His interest in archaeology may be traced back to 1870 when he contributed to an article on Stone implements in South Africa by Langham Dale, in the Cape Monthly Magazine (2nd series, Vol. 1, pp. 366–367) in which he described rock shelters from near Zastron and other sites. He gathered a large number of stone artefacts and excavated several caves, but refused to give Louis Péringuey access to the collection. These artefacts were not marked and careless transporting after his death by the South African Museum resulted in a jumbled pile of little value to science.
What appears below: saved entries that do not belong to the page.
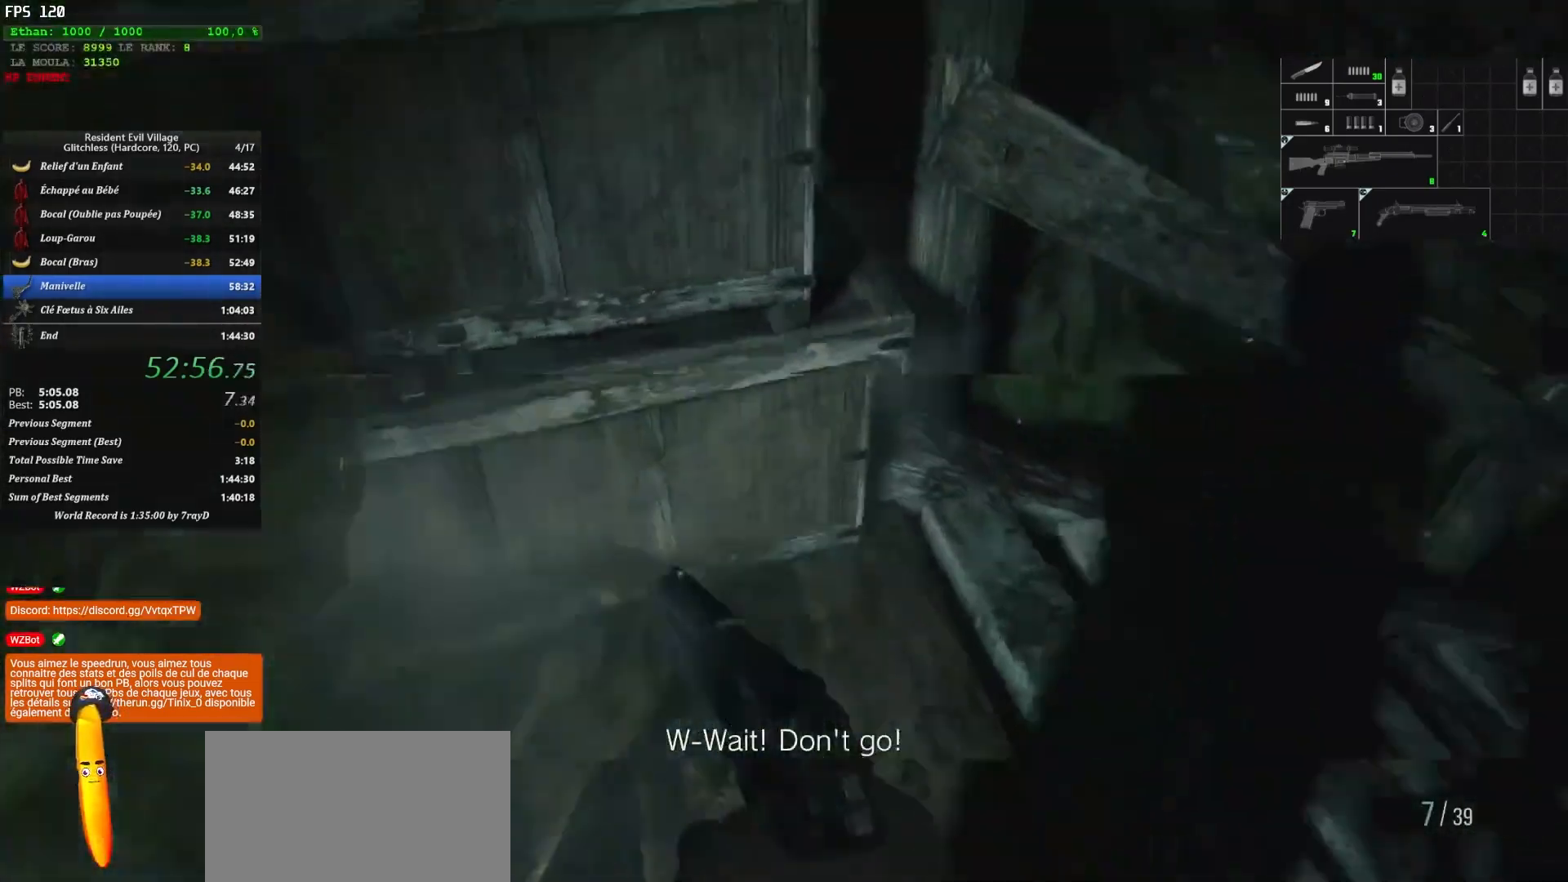
{"keys": ["shift", "z"], "mouse": [], "mouse_move": "still", "events": []}
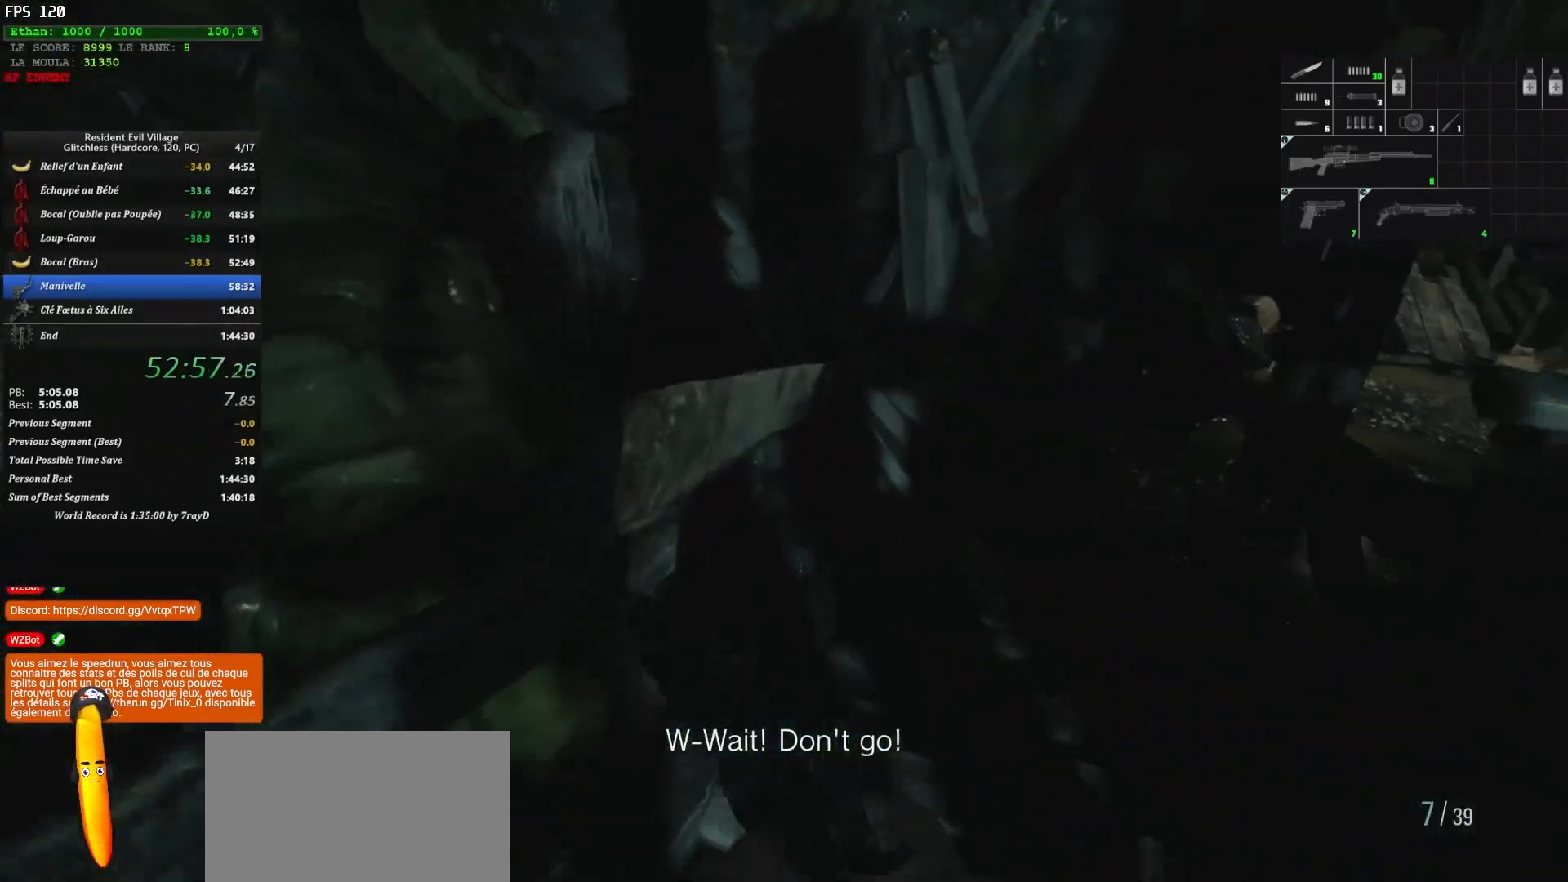
{"keys": ["shift", "z"], "mouse": [], "mouse_move": "up", "events": []}
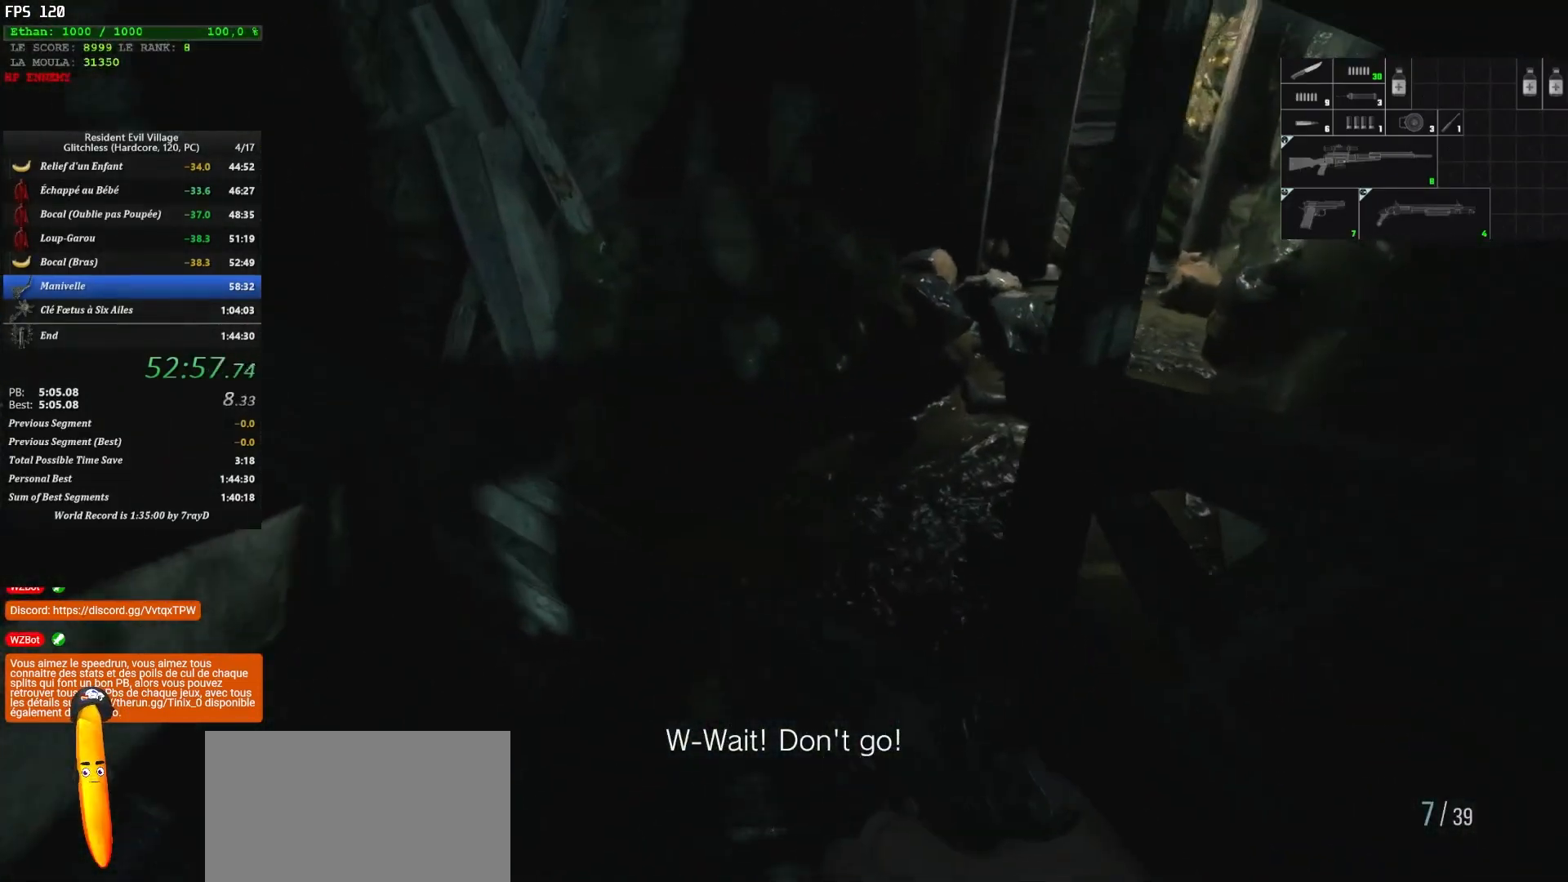
{"keys": ["shift", "z"], "mouse": [], "mouse_move": "still", "events": []}
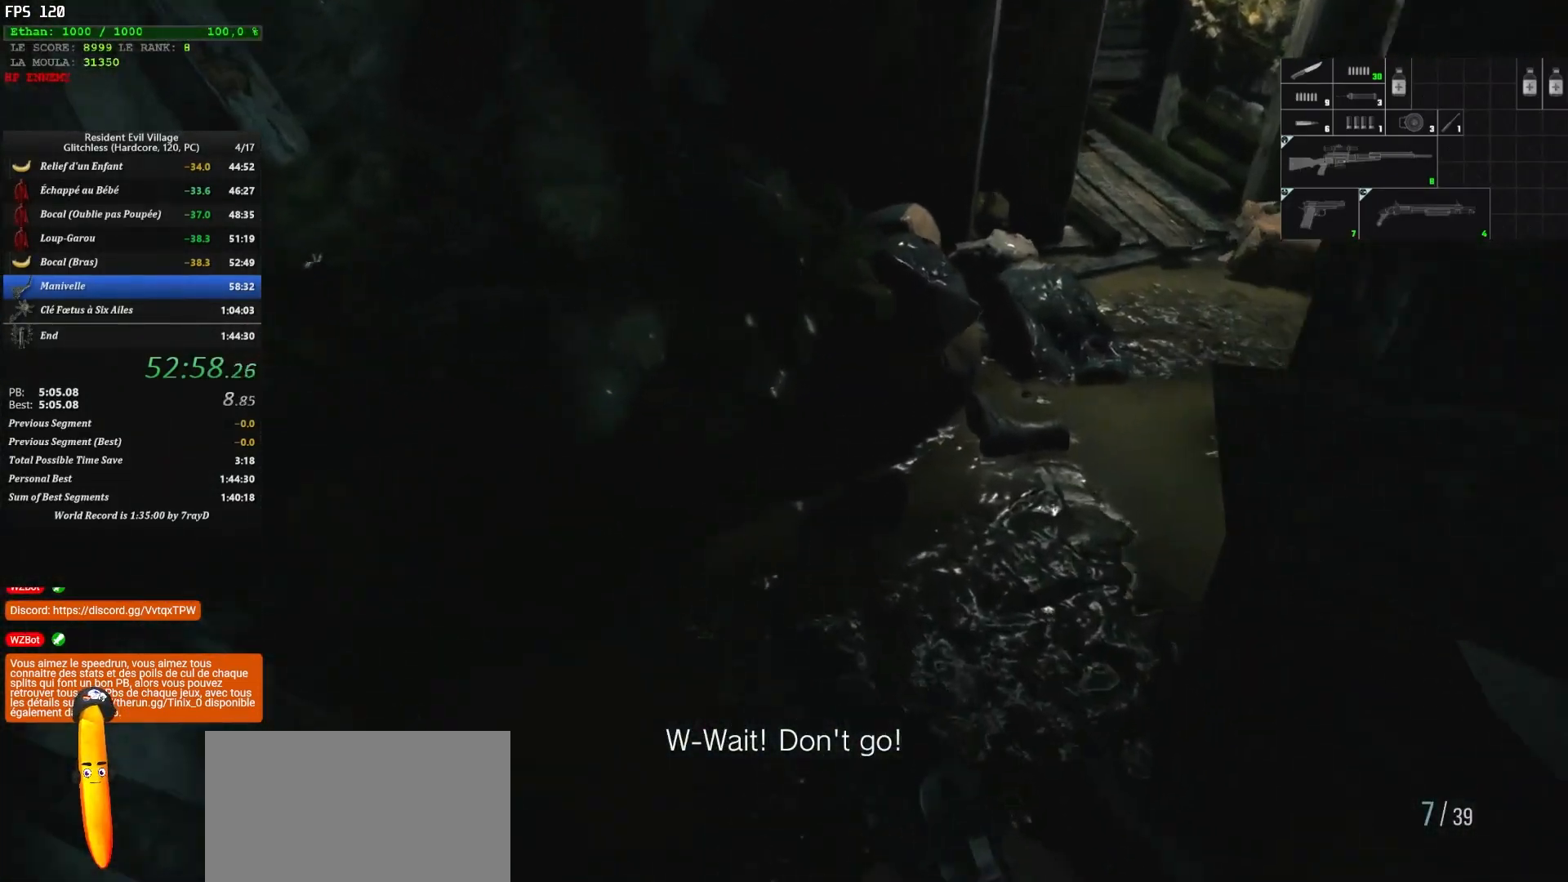
{"keys": ["shift", "z"], "mouse": [], "mouse_move": "up", "events": []}
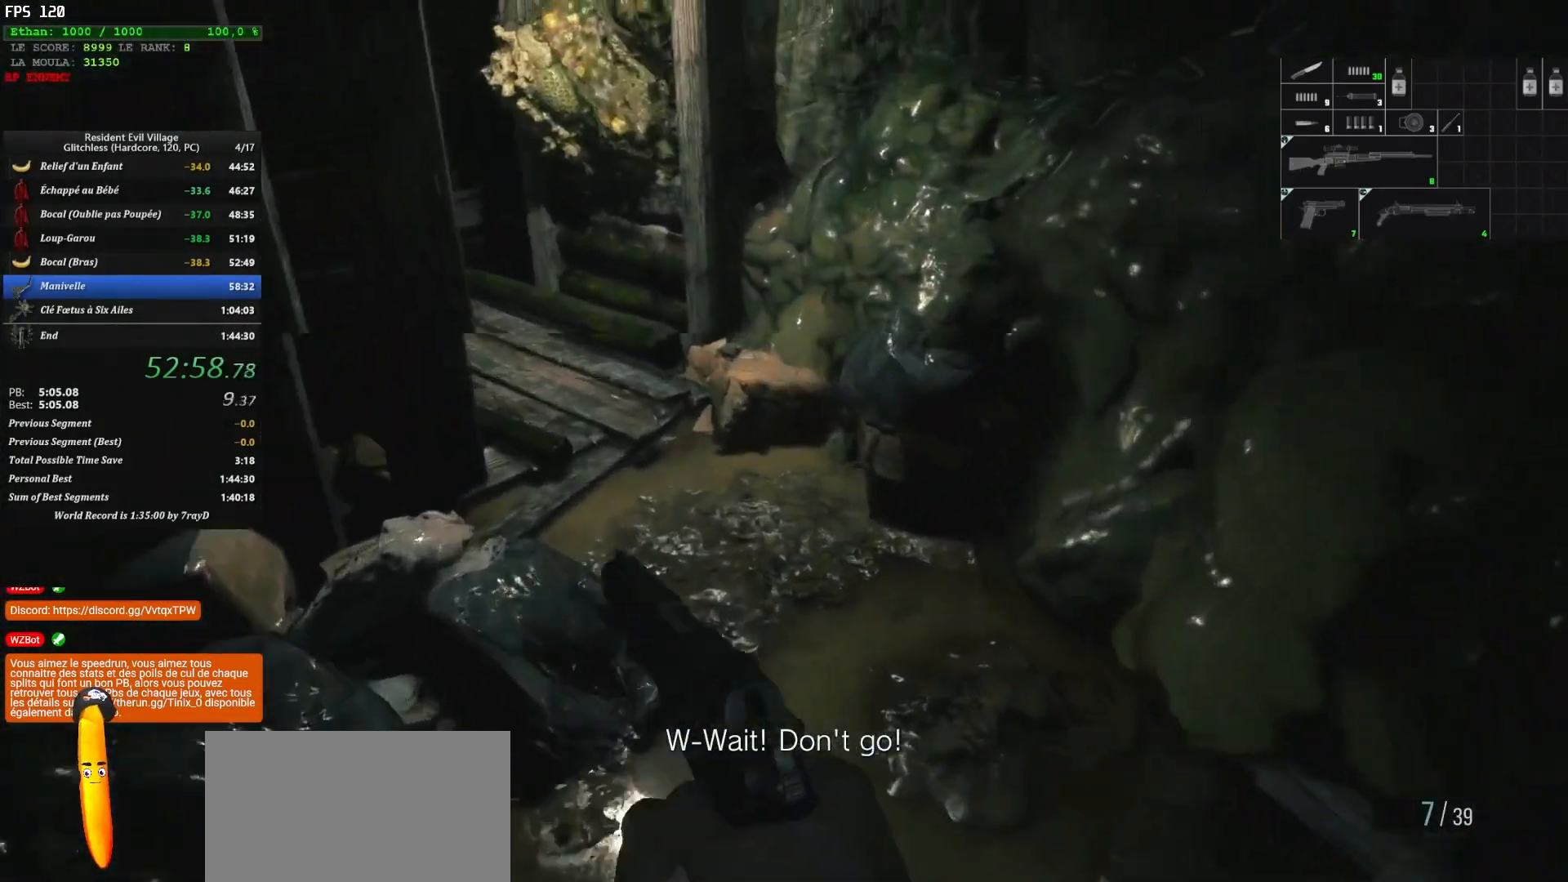
{"keys": ["shift", "z"], "mouse": [], "mouse_move": "left", "events": []}
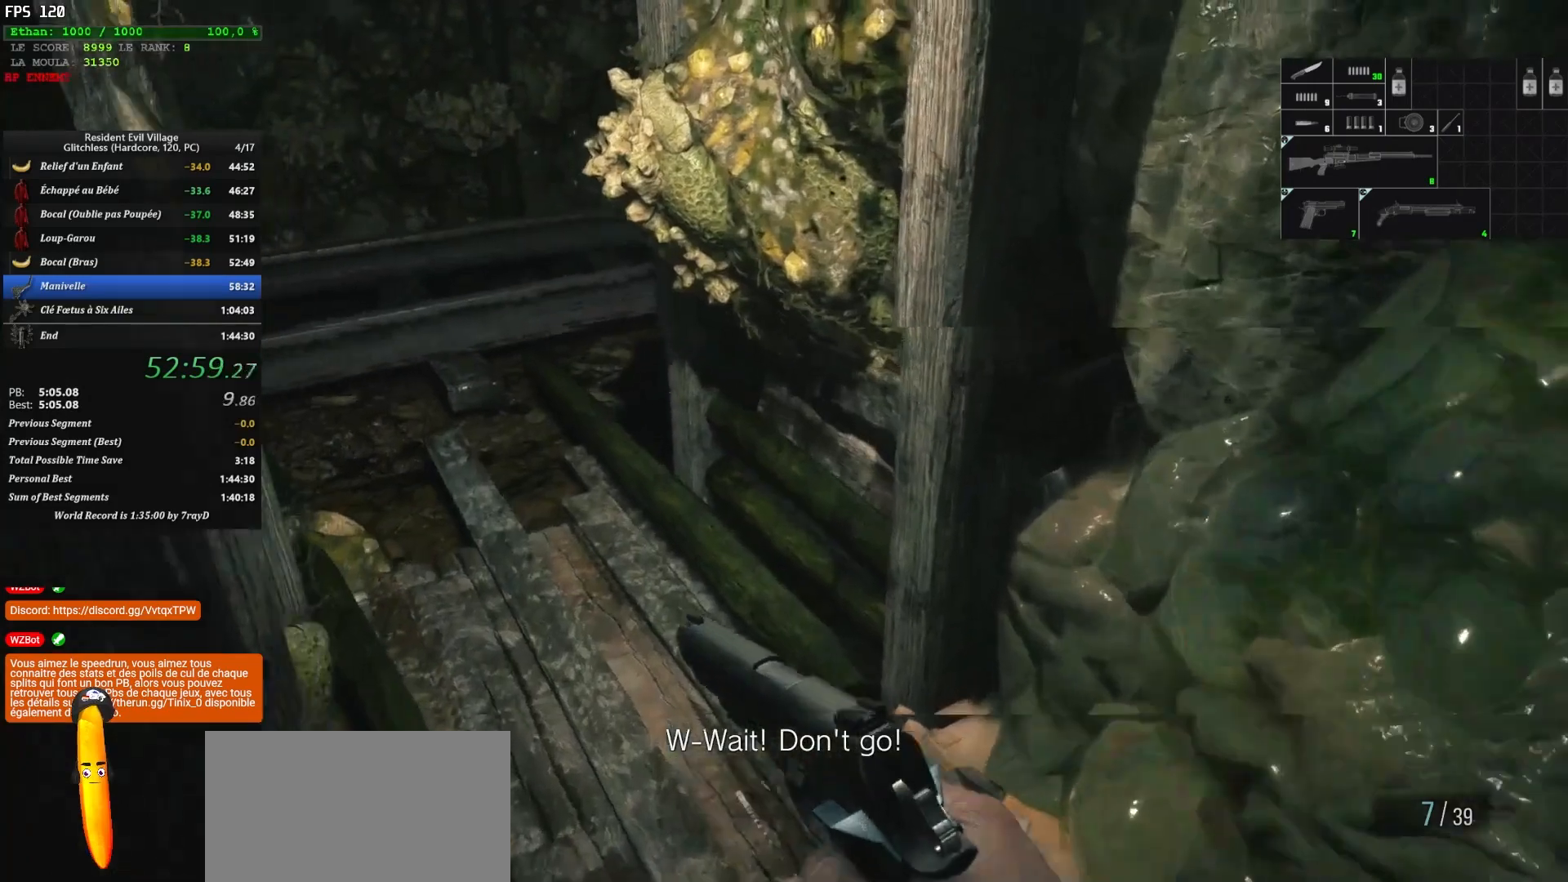
{"keys": ["shift", "z"], "mouse": [], "mouse_move": "left", "events": []}
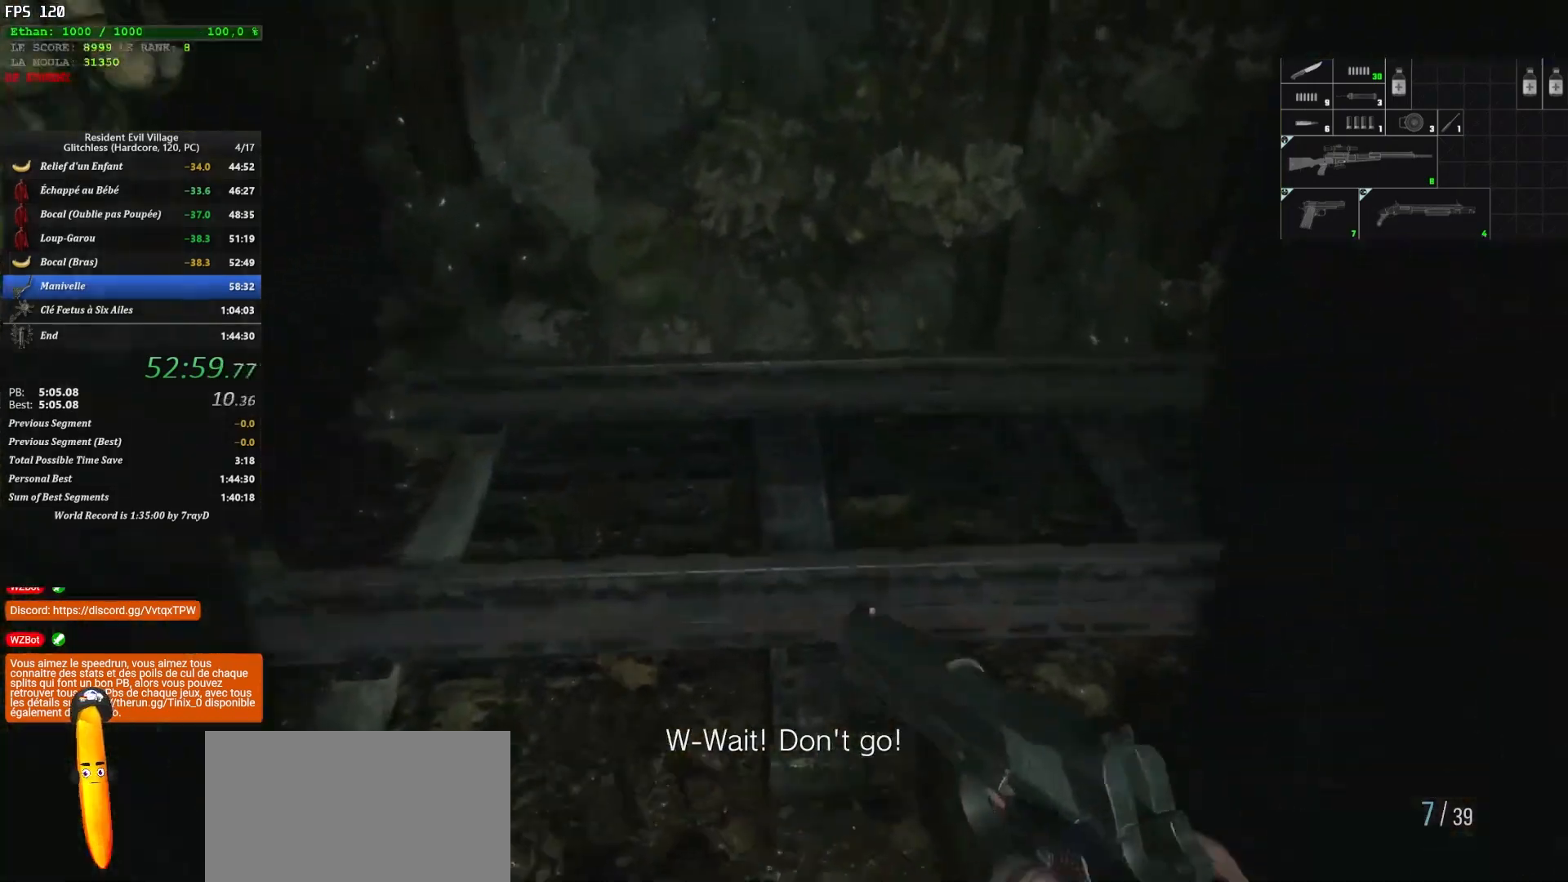
{"keys": ["shift", "z"], "mouse": [], "mouse_move": "right", "events": []}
Brown was short, had an unkempt appearance, was a teetotaller and non-smoker, and had firm religious convictions. His unusual interest in natural history led to his being dubbed "Gogga" Brown by the local people. He had a retiring nature, shunned intimacy and adopted the lifestyle of a hermit, but at the same time valued his friendship with Daniel Rossouw Kannemeyer, a fellow palaeontologist and collector from nearby Burgersdorp. He maintained a meticulous journal which ran to some 17 volumes, comprising a rich source of information on his life.